Tugas Anda — Tuliskan kembali secara utuh teks di bawah tentang sikap santri terhadap kondisi sosio-politik, tanpa mengubah satu kata atau tanda baca pun.

Teks yang Diberikan —
Menjadi Santri: Menjadi Apatis, Kritis, atau Anarkis

Belakangan ini, For You Page (FYP) kita dipenuhi dengan gambar Jolly Roger, sebutan bendera bajak laut dalam anime One Piece1. Kegaduhan ini bermuara dari statement tokoh publik yang menganggap simbol tersebut sebagai upaya pemecah belah bangsa. Memang, sudah menjadi tradisi bahwa sesuatu yang menggoyang citra pemerintah, jika berasal dari “dalam” akan dilabeli sebagai “oknum”, dan bila bersumber dari “luar” akan dicap sebagai “upaya adu domba”. Pada dasarnya, masyarakat Indonesia begitu rentan terpecah belah karena terbentuk dari berbagai macam ras, etnis, suku, budaya, agama, dan lain sebagainya. Menyatukannya menjadi Indonesia, bagi penulis sudah menjadi suatu keajaiban. Selain itu, manusia juga makhluk visual. Tidak heran jika yang lebih disorot hanya sebatas simbol, bukan esensi kenapa bendera One Piece itu bisa marak dikibarkan. Tak lebih, yaitu ekspresi kekecewaan terhadap stabilitas negara, yang mana jika diutarakan secara gamblang bisa berbuah teror kepala babi maupun UU ITE. Namun, kita tidak akan lebih jauh lagi dalam membahas fenomena unik ini. Dalam beberapa paragraf ke bawah, penulis akan membagikan pandangan pribadi terkait macam-macam sikap dalam merespons kondisi sosio-politik negara. Penulis membaginya menjadi tiga kategori, yaitu apatis, kritis, dan anarkis.

Kutipan Materi —

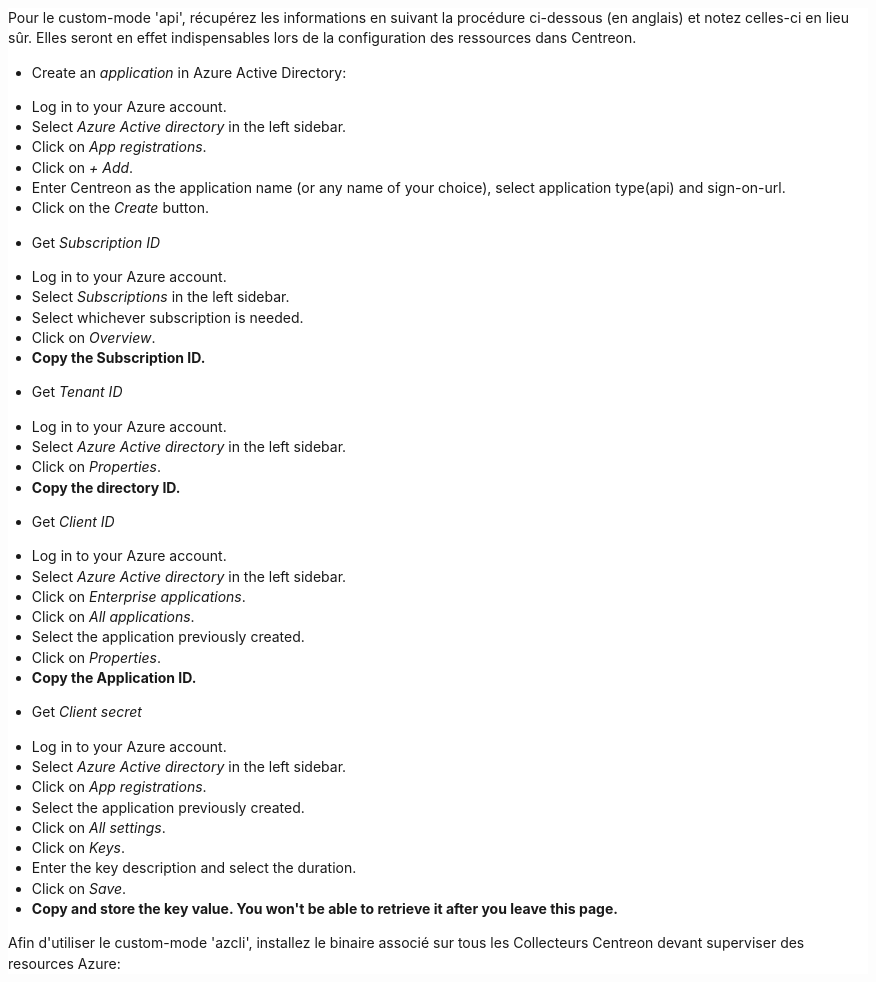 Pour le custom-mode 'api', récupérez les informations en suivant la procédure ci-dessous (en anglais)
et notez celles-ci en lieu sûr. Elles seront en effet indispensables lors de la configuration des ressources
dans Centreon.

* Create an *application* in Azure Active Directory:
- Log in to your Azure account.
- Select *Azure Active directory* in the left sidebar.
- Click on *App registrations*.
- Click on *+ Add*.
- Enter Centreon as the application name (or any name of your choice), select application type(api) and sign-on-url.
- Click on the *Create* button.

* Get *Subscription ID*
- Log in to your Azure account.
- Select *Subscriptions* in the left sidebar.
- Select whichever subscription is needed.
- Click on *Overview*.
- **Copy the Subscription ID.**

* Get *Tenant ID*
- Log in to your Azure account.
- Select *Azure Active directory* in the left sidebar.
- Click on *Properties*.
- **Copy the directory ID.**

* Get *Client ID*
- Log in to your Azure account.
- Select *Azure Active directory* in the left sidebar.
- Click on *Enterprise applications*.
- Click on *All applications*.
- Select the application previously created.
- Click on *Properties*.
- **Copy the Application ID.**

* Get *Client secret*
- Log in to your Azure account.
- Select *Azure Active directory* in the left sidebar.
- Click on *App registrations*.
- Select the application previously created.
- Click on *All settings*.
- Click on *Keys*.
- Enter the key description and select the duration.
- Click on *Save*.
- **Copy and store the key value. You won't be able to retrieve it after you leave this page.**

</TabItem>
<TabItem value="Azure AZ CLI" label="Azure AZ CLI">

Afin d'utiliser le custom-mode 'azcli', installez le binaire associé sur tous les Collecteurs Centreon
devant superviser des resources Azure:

Jawaban —
Menjadi Santri: Menjadi Apatis, Kritis, atau Anarkis

Belakangan ini, For You Page (FYP) kita dipenuhi dengan gambar Jolly Roger, sebutan bendera bajak laut dalam anime One Piece1. Kegaduhan ini bermuara dari statement tokoh publik yang menganggap simbol tersebut sebagai upaya pemecah belah bangsa. Memang, sudah menjadi tradisi bahwa sesuatu yang menggoyang citra pemerintah, jika berasal dari “dalam” akan dilabeli sebagai “oknum”, dan bila bersumber dari “luar” akan dicap sebagai “upaya adu domba”. Pada dasarnya, masyarakat Indonesia begitu rentan terpecah belah karena terbentuk dari berbagai macam ras, etnis, suku, budaya, agama, dan lain sebagainya. Menyatukannya menjadi Indonesia, bagi penulis sudah menjadi suatu keajaiban. Selain itu, manusia juga makhluk visual. Tidak heran jika yang lebih disorot hanya sebatas simbol, bukan esensi kenapa bendera One Piece itu bisa marak dikibarkan. Tak lebih, yaitu ekspresi kekecewaan terhadap stabilitas negara, yang mana jika diutarakan secara gamblang bisa berbuah teror kepala babi maupun UU ITE. Namun, kita tidak akan lebih jauh lagi dalam membahas fenomena unik ini. Dalam beberapa paragraf ke bawah, penulis akan membagikan pandangan pribadi terkait macam-macam sikap dalam merespons kondisi sosio-politik negara. Penulis membaginya menjadi tiga kategori, yaitu apatis, kritis, dan anarkis.